Among the thousands of scratchings on the Kejemkoojik rocks, many of which were undoubtedly made by the Micmac, only two characters were found resembling any in Kauder’s volumes, and those were common symbols of the Roman Catholic Church, and might readily have been made by the Frenchmen, who also certainly left scratchings there. Altogether after careful study of the subject it is considered that the devices in Father Kauder’s work are so intrinsically changed, both in form and intent, from the genuine Micmac designs that they can not be presented as examples of Indian pictography.
Connected with this topic is the following account in the Jesuit Relations of 1646, p. 31, relative to the Montagnais and other Algonquians of the St. Lawrence river, near the Saguenay: “They confess themselves with admirable frankness; some of them carry small sticks to remind them of their sins; others write, after their manner, on small pieces of bark.” This is but the application of the ideographic writing on birch bark by the converts to the ceremonies and stories of the Christian religion, as the same art had been long used for their aboriginal traditions.
Fig. 1084.—Religious story. Sicasica.
Examples of pictographic work, done in a spirit similar to that above mentioned, are given by Wiener (g), describing the illustrations of which Figs. 1084 and 1085 are copies, one-fifth real size.

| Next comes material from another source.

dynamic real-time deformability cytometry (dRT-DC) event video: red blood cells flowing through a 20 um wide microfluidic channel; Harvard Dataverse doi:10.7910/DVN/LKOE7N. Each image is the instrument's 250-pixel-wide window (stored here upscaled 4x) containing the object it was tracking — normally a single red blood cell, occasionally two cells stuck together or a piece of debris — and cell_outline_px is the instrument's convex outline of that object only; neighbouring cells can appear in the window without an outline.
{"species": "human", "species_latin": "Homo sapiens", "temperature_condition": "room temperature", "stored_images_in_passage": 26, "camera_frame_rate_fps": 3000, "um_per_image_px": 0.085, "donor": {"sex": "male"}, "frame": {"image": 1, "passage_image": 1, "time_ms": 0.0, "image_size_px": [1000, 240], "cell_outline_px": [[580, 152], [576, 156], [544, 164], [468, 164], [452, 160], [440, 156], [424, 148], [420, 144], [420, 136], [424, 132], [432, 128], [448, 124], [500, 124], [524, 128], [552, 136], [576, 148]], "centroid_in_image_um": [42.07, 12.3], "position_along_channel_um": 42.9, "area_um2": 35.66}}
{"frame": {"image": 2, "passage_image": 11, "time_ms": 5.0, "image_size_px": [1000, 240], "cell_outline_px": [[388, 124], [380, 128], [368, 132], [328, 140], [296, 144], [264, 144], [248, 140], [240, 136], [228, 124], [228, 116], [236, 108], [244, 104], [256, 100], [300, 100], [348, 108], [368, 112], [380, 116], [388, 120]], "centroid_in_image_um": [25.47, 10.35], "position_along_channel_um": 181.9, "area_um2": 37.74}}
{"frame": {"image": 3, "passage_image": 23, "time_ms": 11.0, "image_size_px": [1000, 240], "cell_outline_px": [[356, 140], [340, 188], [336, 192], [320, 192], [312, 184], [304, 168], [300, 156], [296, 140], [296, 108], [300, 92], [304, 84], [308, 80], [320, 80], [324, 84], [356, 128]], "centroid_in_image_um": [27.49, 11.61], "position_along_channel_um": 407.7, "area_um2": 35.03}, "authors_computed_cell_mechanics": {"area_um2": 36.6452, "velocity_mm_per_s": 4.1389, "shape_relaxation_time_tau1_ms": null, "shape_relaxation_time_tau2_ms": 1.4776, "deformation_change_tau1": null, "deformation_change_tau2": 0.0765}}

In the most distant part of Peru, in the valley of Paucartambo, at Sicasica, the history of the passion of Christ was found written in the same ideographic system that the Indians of Ancon and the north of the coast were acquainted with before the conquest. (Fig. 1084.) The drawings were made with a pencil, probably first dipped in a mixture of gum and mandioc flour. This tissue is of a dark brown and the designs are of a very bright red.